START Text passage

Events from the year 1838 in Scotland.

Incumbents

Law officers 
 Lord Advocate – John Murray
 Solicitor General for Scotland – Andrew Rutherfurd

Judiciary 
 Lord President of the Court of Session and Lord Justice General – Lord Granton
 Lord Justice Clerk – Lord Boyle

Events 
 Winter 1837/38 – the Neolithic settlement of Rinyo on Rousay in Orkney is discovered.
 January – leaders of the Glasgow cotton spinners' strike are sentenced to penal transportation (but cleared of murder).
 2 March – Clydesdale Bank founded in Glasgow.
 4–22 April – Leith-built paddle steamer  makes the transatlantic crossing from Cork to New York in eighteen days, though not using steam continuously.
 21 May
 Chartist meeting on Glasgow Green at which the People's Charter is launched.
 Elizabeth Jeffrey of Carluke is hanged in Glasgow for poisoning a neighbour and a lodger.
 c. June – Robert Napier receives his first contract from the Admiralty, for supply of side-lever engines for installation in HM paddle sloops Vesuvius and Stromboli.
 4 July – Edinburgh and Glasgow Railway authorised.
 25 July – Caledonian Curling Club founded in Edinburgh.
 4 August – the Court Journal prints a rumour that Archibald Montgomerie, 13th Earl of Eglinton, is going to host a great jousting tournament at his castle in Scotland. A few weeks later he confirms this.
 16 August – Debtors (Scotland) Act 1838 passed.
 7 September – Dundee paddle steamer Forfarshire (1834), homeward bound from Hull, is wrecked on the Farne Islands off the north east coast of England with the loss of more than 40 people; Grace Darling rescues nine survivors.
 The Hebridean islands of Barra and Benbecula are sold by the MacNeils and Ranald MacDonald respectively to Colonel Gordon of Cluny.
 Jenners department store established in Princes Street, Edinburgh.
 Glen Ord Distillery established on the Black Isle.
 The Ordnance Survey commences the primary triangulation of Scotland.
 David Brewster originates the stereoscope.
 Royal Scottish Academy is granted its Royal charter.
 Floors Castle is remodelled in Scottish Baronial style by William Henry Playfair for James Innes-Ker, 6th Duke of Roxburghe.

Births 
 13 January – William Miller, Free Church missionary and educationalist (died 1923)
 29 January – David Gray, poet (died 1861)
 22 February – John Joseph Jolly Kyle, chemist in Argentina (died 1922 in Buenos Aires) 
 14 March – Robert Flint, Theologian and philosopher (died 1910)
 25 March – William Wedderburn, civil servant in India (died 1918 in England)
 26 March – Alexander Crum Brown, organic chemist (died 1922)
 21 April – John Muir, conservationist (died 1914 in the United States)

END Text passage
START Excerpted data

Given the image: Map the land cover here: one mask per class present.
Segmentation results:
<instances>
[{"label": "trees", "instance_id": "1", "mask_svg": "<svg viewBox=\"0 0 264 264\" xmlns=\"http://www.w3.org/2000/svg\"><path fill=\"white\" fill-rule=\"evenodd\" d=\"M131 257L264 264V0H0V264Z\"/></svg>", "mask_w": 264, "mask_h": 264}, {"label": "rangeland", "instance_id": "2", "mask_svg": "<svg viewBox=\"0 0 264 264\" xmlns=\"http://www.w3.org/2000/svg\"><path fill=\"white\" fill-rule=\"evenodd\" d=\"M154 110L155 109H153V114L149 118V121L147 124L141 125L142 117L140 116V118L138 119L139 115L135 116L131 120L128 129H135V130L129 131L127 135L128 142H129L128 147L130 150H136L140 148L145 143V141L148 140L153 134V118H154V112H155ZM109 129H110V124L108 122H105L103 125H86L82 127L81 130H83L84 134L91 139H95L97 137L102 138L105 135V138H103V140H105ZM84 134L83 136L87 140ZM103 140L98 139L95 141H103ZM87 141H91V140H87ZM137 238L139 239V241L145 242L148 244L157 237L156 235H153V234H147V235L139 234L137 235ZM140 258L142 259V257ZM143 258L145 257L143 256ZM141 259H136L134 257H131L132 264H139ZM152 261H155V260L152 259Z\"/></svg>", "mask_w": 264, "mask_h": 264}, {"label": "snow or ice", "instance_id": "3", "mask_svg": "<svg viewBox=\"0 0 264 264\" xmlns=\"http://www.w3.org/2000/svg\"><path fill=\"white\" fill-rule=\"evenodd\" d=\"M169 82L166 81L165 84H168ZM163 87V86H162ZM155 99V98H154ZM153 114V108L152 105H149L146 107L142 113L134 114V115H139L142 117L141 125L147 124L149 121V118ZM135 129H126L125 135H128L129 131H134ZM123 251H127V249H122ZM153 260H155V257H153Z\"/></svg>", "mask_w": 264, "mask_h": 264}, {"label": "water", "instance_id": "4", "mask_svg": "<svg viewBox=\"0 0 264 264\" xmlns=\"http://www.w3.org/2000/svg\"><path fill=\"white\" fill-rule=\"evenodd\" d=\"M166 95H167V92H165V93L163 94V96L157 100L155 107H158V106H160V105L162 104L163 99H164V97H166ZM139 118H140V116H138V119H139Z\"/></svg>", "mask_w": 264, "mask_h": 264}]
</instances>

END Excerpted data

- _Task list_
(1) Reproduce the part of the Scotland 1838 text above that runs from "c. June – Robert" to "Act 1838 passed.".
(2) According to the Scotland 1838 text above, in which city was the Caledonian Curling Club founded?
(3) Pick up the Scotland 1838 text above right after its last line and keep it going.

- _Your written answers_
(1)
c. June – Robert Napier receives his first contract from the Admiralty, for supply of side-lever engines for installation in HM paddle sloops Vesuvius and Stromboli.
 4 July – Edinburgh and Glasgow Railway authorised.
 25 July – Caledonian Curling Club founded in Edinburgh.
 4 August – the Court Journal prints a rumour that Archibald Montgomerie, 13th Earl of Eglinton, is going to host a great jousting tournament at his castle in Scotland. A few weeks later he confirms this.
 16 August – Debtors (Scotland) Act 1838 passed.

(2) Edinburgh.

(3)
 17 May – William Esson, mathematician (died 1916 in England)
 6 June – Thomas Blake Glover, merchant (died 1911 in Japan)
 6 July – Thomas John MacLagan, doctor and pharmacologist (died 1903)
 7 July – Thomas Davidson, poet (died 1870)
 22 July – John McLagan, newspaper publisher (died 1901 in Canada)
 6 August – Walter Shirlaw, artist in the United States (died 1909 in Spain)
 3 September – David Bowman, botanist (died 1868 in Colombia)
 4 September – William Gibson Sloan, Plymouth Brethren evangelist (died 1914 in the Faroe Islands)
 6 September – George Ashdown Audsley, architect, artist, illustrator, writer, decorator and pipe organ designer (died 1925 in the United States)
 9 September – Thomas Barker, mathematician (died 1907 in England)
 10 October – William M'Intosh, physician and marine zoologist (died 1931)
 16 October – John Smart, landscape painter (died 1899)
 2 November – James Dykes Campbell, merchant and writer (died 1895)
 4 November – Andrew Martin Fairbairn, theologian (died 1912 in England)
 18 November – William Keith, landscape painter in California (died 1911 in the United States)
 John Firth, Orcadian folklorist (died 1922)
 Alexander Mackenzie, historian, author, magazine editor and politician (died 1898)
 Samuel McGaw recipient of the Victoria Cross, during the First Ashanti Expedition (died in 1878)  
 Bruce James Talbert, interior designer (died 1881 in England)

Deaths 
 30 March – Thomas Balfour, politician (born 1810)
 12 July – John Jamieson, lexicographer (born 1759)
 27 July – David Hume, advocate (born 1757)
 1 October – Charles Tennant, chemist and industrialist (born 1768)
 7 November – Anne Grant, poet and author (born 1755)
 16 November – Robert Cutlar Fergusson, lawyer and politician (born 1768)

The arts
 31 August – scene painter David Roberts sets sail for Egypt to produce a series of drawings of the region for use as the basis for paintings and chromolithographs.
 November – Johann Strauss I and his orchestra visit Edinburgh and Glasgow.
 Alexander and John Bethune publish Tales and Sketches of the Scottish Peasantry.
 Angus MacKay publishes A Collection of Ancient Piobaireachd or Highland Bagpipe Music.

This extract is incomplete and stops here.